Get the federal government off public lands that are of no national importance
Opinion
By Robert H. Nelson
Los Angeles Times
Like much else in government, U.S. public land policy is a vestige of the past, established in 1910 when America's population was just 92.2 million and a Western state such as Nevada had only 81,000 residents.
Today our needs are much different and much greater. The United States can no longer afford to keep tens of millions of acres of "public" land locked up and out of service. Some of these lands have great commercial value; others are environmental treasures. We need policies capable of distinguishing between the two.
Few Easterners realize the immense magnitude of the public lands. The federal government's holdings include about 58 million acres in Nevada, or 83% of the state's total land mass; 45 million acres in California (45% of the state); 34 million acres in Utah (65%); 33 million acres in Idaho (63%); and more than a fourth of all the land in Arizona, Colorado, Montana, New Mexico, Oregon and Wyoming.
Most public land decisions are made by two federal agencies, the U.S. Forest Service and the Bureau of Land Management, and involve matters such as the number of cows that will be allowed to graze, the areas available to off-road recreational vehicles, the prevention and fighting of forest fires, the building of local roads, the amount of timber harvesting, the leasing of land for oil and gas drilling, mineral rights and other such details. Outside the rural West, most such decisions are made by private landowners or by state and local governments. In the West, Washington acts as if it knows best.
Like other grand designs of the "progressive" era, public land policy has failed the test of time. Public lands have not been managed efficiently to maximize national benefits but instead in response to political pressures.
Past mismanagement has turned many national forests into flammable tinderboxes where intense crown fires reaching to the top of the trees — once a rarity — consume entire forests.
Rural Westerners receive significant financial benefits when the federal government pays for many of their local roads and conservation services and provides many high-paying local federal jobs. Increasingly, however, they are questioning the trade-offs involved.
Daniel Kemmis, the former Democratic speaker and minority leader of the Montana House and onetime mayor of Missoula, the state's second-largest city, has lamented that "our public lands … are burdened by a steadily more outdated regulatory and governing framework," which he describes as a "frustrating, alienating bureaucratic paternalism."
Professor Sally Fairfax of UC Berkeley observed that the creation of the national forests established "a relationship between the national government and the Western states that is usefully described as colonial." Little has changed, even as the federal system has become more and more dysfunctional.
The fact is that probably no more than 20% of the tens of millions of acres of public lands are nationally important, requiring federal oversight and protection. This includes 45 million acres of Forest Service and BLM lands in the national wilderness system and other environmentally special areas such as BLM's Grand Staircase Escalante National Monument in southern Utah.
An additional 60%, perhaps, are ordinary lands, used principally for recreational purposes, such as hiking, hunting, fishing and off-road-vehicle use.
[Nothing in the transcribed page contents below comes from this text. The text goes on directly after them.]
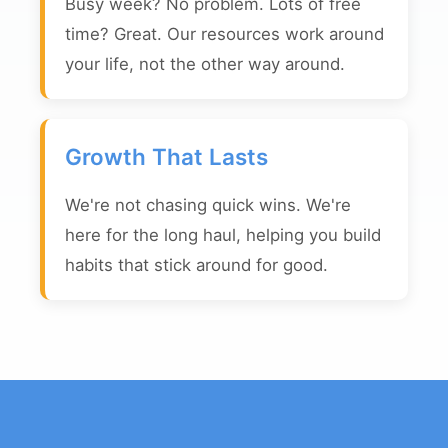
Busy week? No problem. Lots of free
time? Great. Our resources work around
your life, not the other way around.
Growth That Lasts
We're not chasing quick wins. We're
here for the long haul, helping you build
habits that stick around for good.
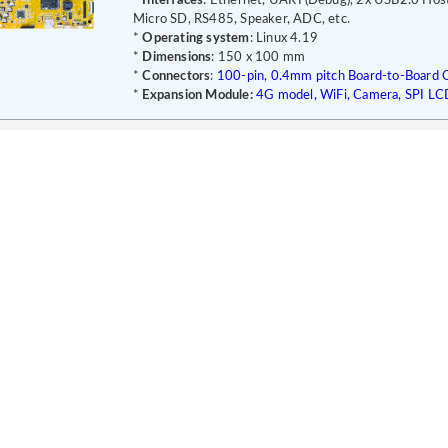
*
Interfaces
: Ethernet, UART(Debug), 2x USB2.0 Hos
Micro SD, RS485, Speaker, ADC, etc.
*
Operating system
: Linux 4.19
*
Dimensions
: 150 x 100 mm
*
Connectors
:
100-pin, 0.4mm pitch Board-to-Board C
*
Expansion Module:
4G model, WiFi, Camera, SPI LC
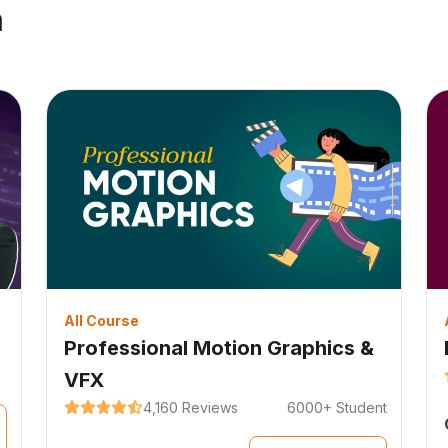
a
All Course
Professional Motion Graphics &
VFX
4,160 Reviews
6000+ Student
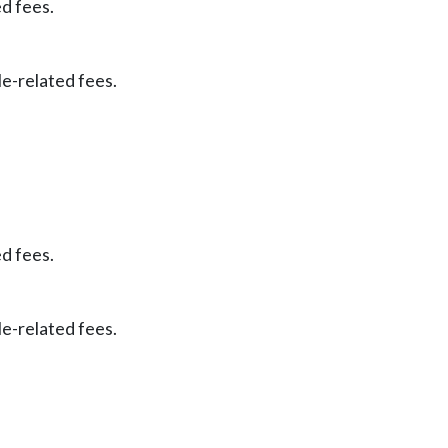
ed fees.
le-related fees.
ed fees.
le-related fees.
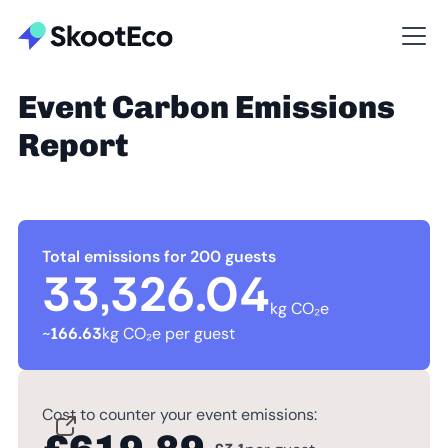
Event Carbon Emissions
Report
Total emissions for 200 guests
33,326.04
kg CO₂e
~
166.63
kg CO₂e per guest
Cost to counter your event emissions:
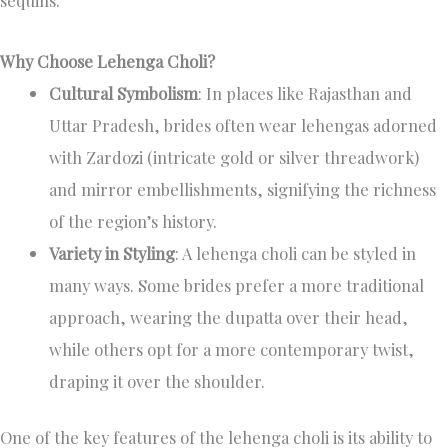
Why Choose Lehenga Choli?
Cultural Symbolism
: In places like Rajasthan and
Uttar Pradesh, brides often wear lehengas adorned
with Zardozi (intricate gold or silver threadwork)
and mirror embellishments, signifying the richness
of the region’s history.
Variety in Styling
: A lehenga choli can be styled in
many ways. Some brides prefer a more traditional
approach, wearing the dupatta over their head,
while others opt for a more contemporary twist,
draping it over the shoulder.
One of the key features of the lehenga choli is its ability to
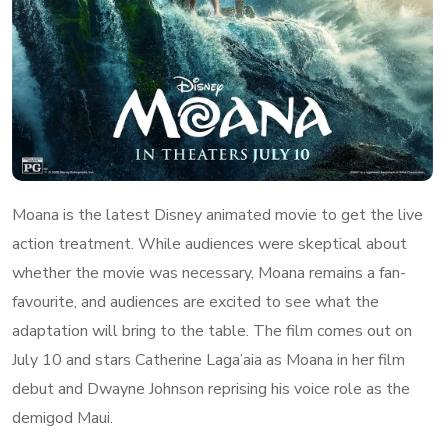
Moana is the latest Disney animated movie to get the live
action treatment. While audiences were skeptical about
whether the movie was necessary, Moana remains a fan-
favourite, and audiences are excited to see what the
adaptation will bring to the table. The film comes out on
July 10 and stars Catherine Laga’aia as Moana in her film
debut and Dwayne Johnson reprising his voice role as the
demigod Maui.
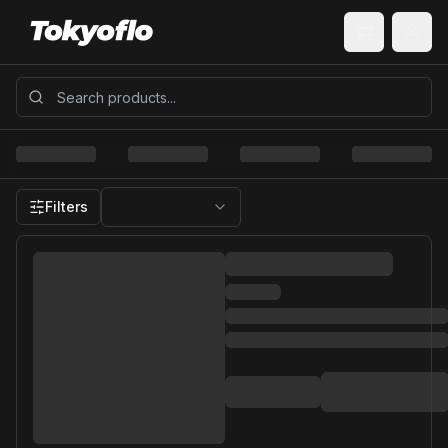
Filters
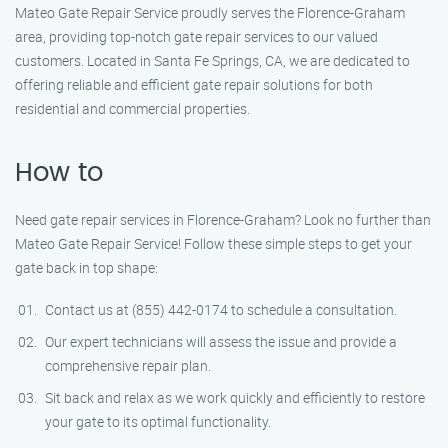
Mateo Gate Repair Service proudly serves the Florence-Graham
area, providing top-notch gate repair services to our valued
customers. Located in Santa Fe Springs, CA, we are dedicated to
offering reliable and efficient gate repair solutions for both
residential and commercial properties.
How to
Need gate repair services in Florence-Graham? Look no further than
Mateo Gate Repair Service! Follow these simple steps to get your
gate back in top shape:
Contact us at (855) 442-0174 to schedule a consultation.
Our expert technicians will assess the issue and provide a
comprehensive repair plan.
Sit back and relax as we work quickly and efficiently to restore
your gate to its optimal functionality.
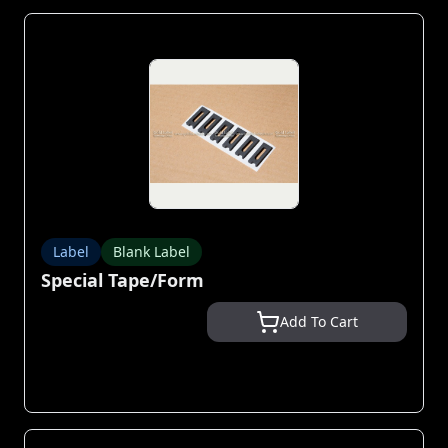
Label
Blank Label
Special Tape/Form
Add To Cart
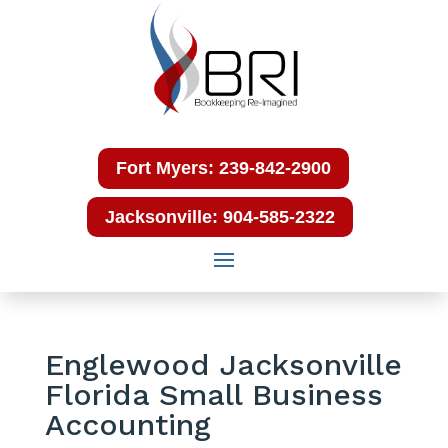
Fort Myers: 239-842-2900
Jacksonville: 904-585-2322
Englewood Jacksonville
Florida Small Business
Accounting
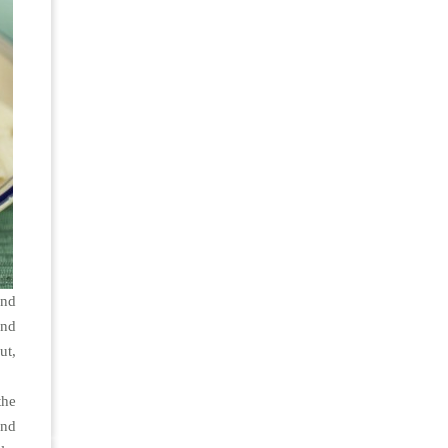
and
and
ut,
the
and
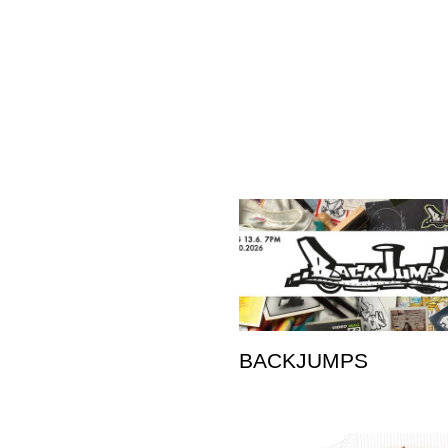
BACKJUMPS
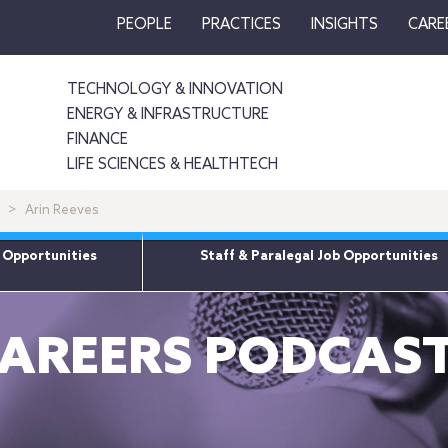
PEOPLE
PRACTICES
INSIGHTS
CARE
TECHNOLOGY & INNOVATION
ENERGY & INFRASTRUCTURE
FINANCE
LIFE SCIENCES & HEALTHTECH
Arin Reeves
 Opportunities
Staff & Paralegal Job Opportunities
AREERS PODCAS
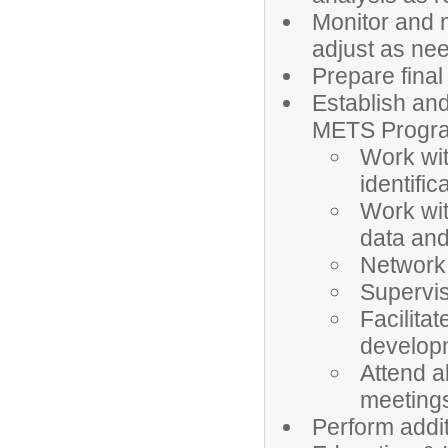
Monitor and 
adjust as n
Prepare final
Establish an
METS Progr
Work wit
identifi
Work wit
data and
Network
Supervis
Facilita
developm
Attend a
meetings
Perform addit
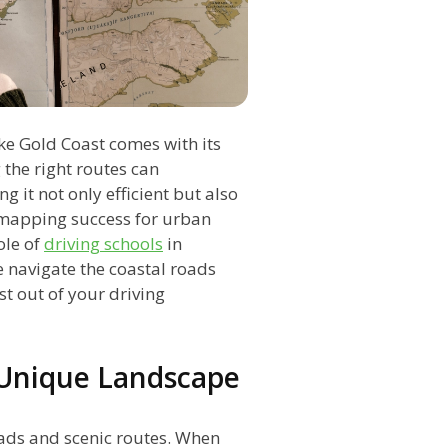
ke Gold Coast comes with its
 the right routes can
g it not only efficient but also
of mapping success for urban
ole of
driving schools
in
e navigate the coastal roads
t out of your driving
 Unique Landscape
oads and scenic routes. When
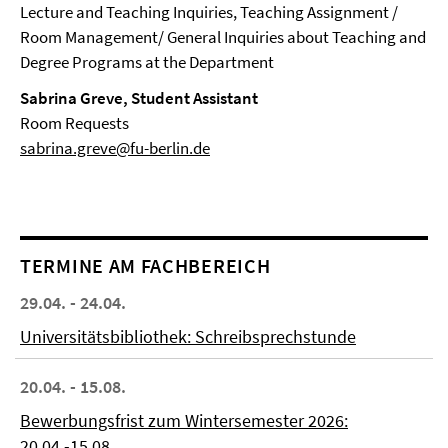
Lecture and Teaching Inquiries, Teaching Assignment /
Room Management/ General Inquiries about Teaching and
Degree Programs at the Department
Sabrina Greve, Student Assistant
Room Requests
sabrina.greve@fu-berlin.de
TERMINE AM FACHBEREICH
29.04. - 24.04.
Universitätsbibliothek: Schreibsprechstunde
20.04. - 15.08.
Bewerbungsfrist zum Wintersemester 2026:
20.04.-15.08.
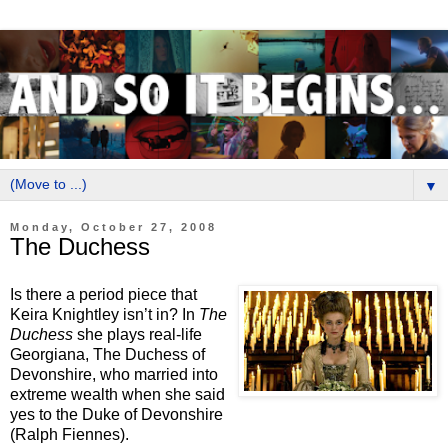
▼
Monday, October 27, 2008
The Duchess
Is there a period piece that
Keira Knightley isn’t in? In
The
Duchess
she plays real-life
Georgiana, The Duchess of
Devonshire, who married into
extreme wealth when she said
yes to the Duke of Devonshire
(Ralph Fiennes).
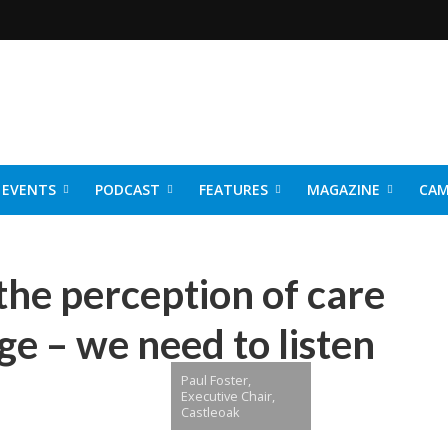
EVENTS
PODCAST
FEATURES
MAGAZINE
CAM
NER 2026
the perception of care
e – we need to listen
Paul Foster,
Executive Chair,
Castleoak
Most of the remaining public lands are useful primarily for commercial purposes, such as the timber-rich forests in the Pacific Northwest.
A rational public lands policy more suited to current and future needs would put the nationally important lands into a newly reorganized federal environmental protection system. Ordinary recreational lands would be managed at the state and local level, perhaps by transferring them to local counties. What better steward of a local recreation area than the people who live in the area?
The commercially most valuable lands, meanwhile, would be transferred to new ownership or put under long-term federal leases. Lands that have real commercial value could produce a double benefit: revenue from leases and land sales, and additional revenue from the jobs, minerals, oil, gas, lumber and other commodities the freed-up lands would produce.
It is time to end outdated federal land policies that are draining our country's wealth, tying up valuable resources in red tape and bureaucracy, and harming the environment. The transition to a new system would take time, but it might reasonably be completed over a 10-year period, the same time frame Washington is using for deficit-reduction planning.
Robert H. Nelson, who worked on public land issues in the office of the secretary of the Interior from 1975 to 1993, is a professor of environmental policy at the University of Maryland and a senior fellow with the Independent Institute in Oakland. This essay is adapted from a longer article in the current issue of Policy Review.